• **WHAT IS EXPECTED**
For the records below, report how many lines include "thumb", with no accompanying text.

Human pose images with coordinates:
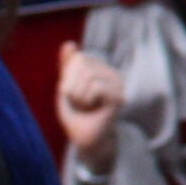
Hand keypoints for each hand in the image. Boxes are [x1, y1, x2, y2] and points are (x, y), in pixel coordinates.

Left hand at [57, 43, 126, 174]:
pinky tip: (93, 108)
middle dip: (72, 86)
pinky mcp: (118, 96)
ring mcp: (118, 85)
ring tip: (86, 107)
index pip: (77, 59)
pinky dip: (86, 99)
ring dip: (78, 95)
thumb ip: (67, 66)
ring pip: (88, 74)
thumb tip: (69, 43)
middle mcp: (113, 73)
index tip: (73, 95)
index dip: (67, 78)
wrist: (86, 141)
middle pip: (82, 64)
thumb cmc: (76, 116)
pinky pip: (95, 86)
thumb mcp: (66, 88)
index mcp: (101, 69)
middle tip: (79, 103)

• **RESULT FOR THIS TASK**
4